= 2023 Argentine provincial elections =

Provincial elections in Argentina

The Argentine provincial elections will elect the executive and legislative authorities of the Autonomous City of Buenos Aires and in 21 of the 23 provinces of Argentina, except (executive) Corrientes and Santiago del Estero; elections in Tucumán (for a month) and San Juan (executive, for 1 and half months) were suspended by the Supreme Court.
--
> [REQUIREMENT A]:
Reproduce word for word the part of the 2023 Argentine provincial elections text that opens with the words containing "The Argentine provincial" and closes with "the Supreme Court.".
> [REQUIREMENT B]:
According to the 2023 Argentine provincial elections text, which court suspended the elections in Tucumán and San Juan?
--
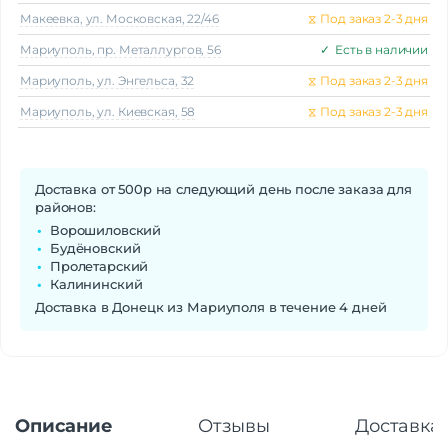
Макеeвка, ул. Московская, 22/46
⧖
Под заказ 2-3 дня
Мариуполь, пр. Металлургов, 56
✓
Есть в наличии
Мариуполь, ул. Энгельса, 32
⧖
Под заказ 2-3 дня
Мариуполь, ул. Киевская, 58
⧖
Под заказ 2-3 дня
Доставка от 500р на следующий день после заказа для
районов:
Ворошиловский
Будёновский
Пролетарский
Калининский
Доставка в Донецк из Мариуполя в течение 4 дней
Описание
Отзывы
Доставка 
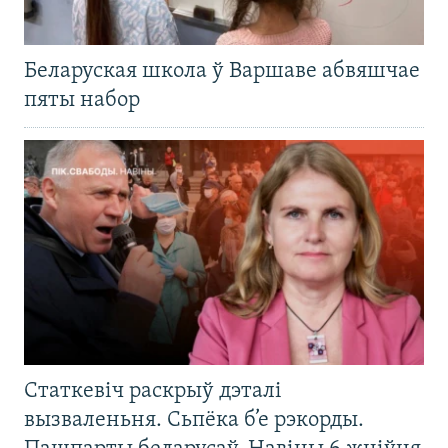
Беларуская школа ў Варшаве абвяшчае
пяты набор
Статкевіч раскрыў дэталі
вызваленьня. Сьпёка б’е рэкорды.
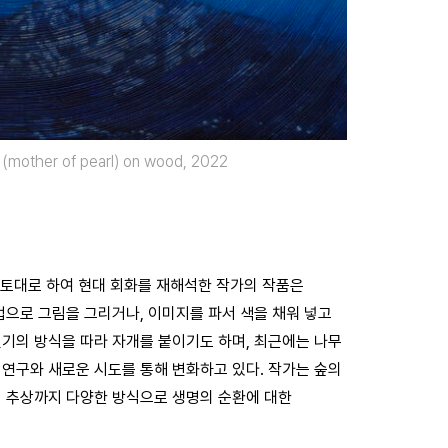
other of pearl) on wood, 2022
 토대로 하여 현대 회화를 재해석한 작가의 작품은
법으로 그림을 그리거나, 이미지를 파서 색을 채워 넣고
기의 방식을 따라 자개를 붙이기도 하며, 최근에는 나무
연구와 새로운 시도를 통해 변화하고 있다. 작가는 숲의
서 추상까지 다양한 방식으로 생명의 순환에 대한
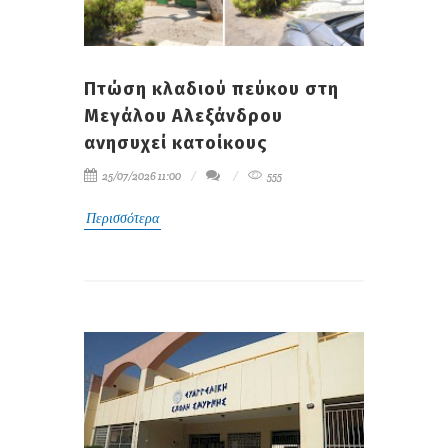
Πτώση κλαδιού πεύκου στη
Μεγάλου Αλεξάνδρου
ανησυχεί κατοίκους
25/07/2026 11:00
555
Περισσότερα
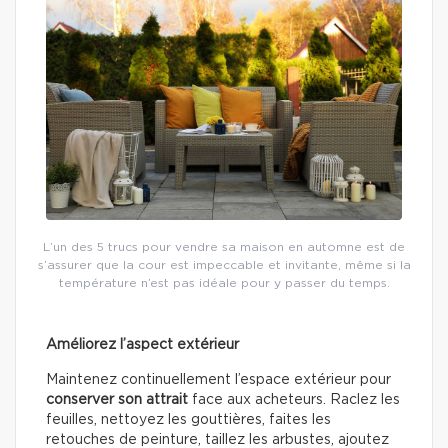
L’un des 5 trucs pour vendre sa maison en automne est de
s’assurer que la cour est impeccable et invitante, même si la
température n’est pas idéale pour y passer du temps.
Améliorez l’aspect extérieur
Maintenez continuellement l’espace extérieur pour
conserver son attrait
face aux acheteurs. Raclez les
feuilles, nettoyez les gouttières, faites les
retouches de peinture, taillez les arbustes, ajoutez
--
> [YOUR RESPONSE A]:
The Argentine provincial elections will elect the executive and legislative authorities of the Autonomous City of Buenos Aires and in 21 of the 23 provinces of Argentina, except (executive) Corrientes and Santiago del Estero; elections in Tucumán (for a month) and San Juan (executive, for 1 and half months) were suspended by the Supreme Court.

> [YOUR RESPONSE B]:
The Supreme Court.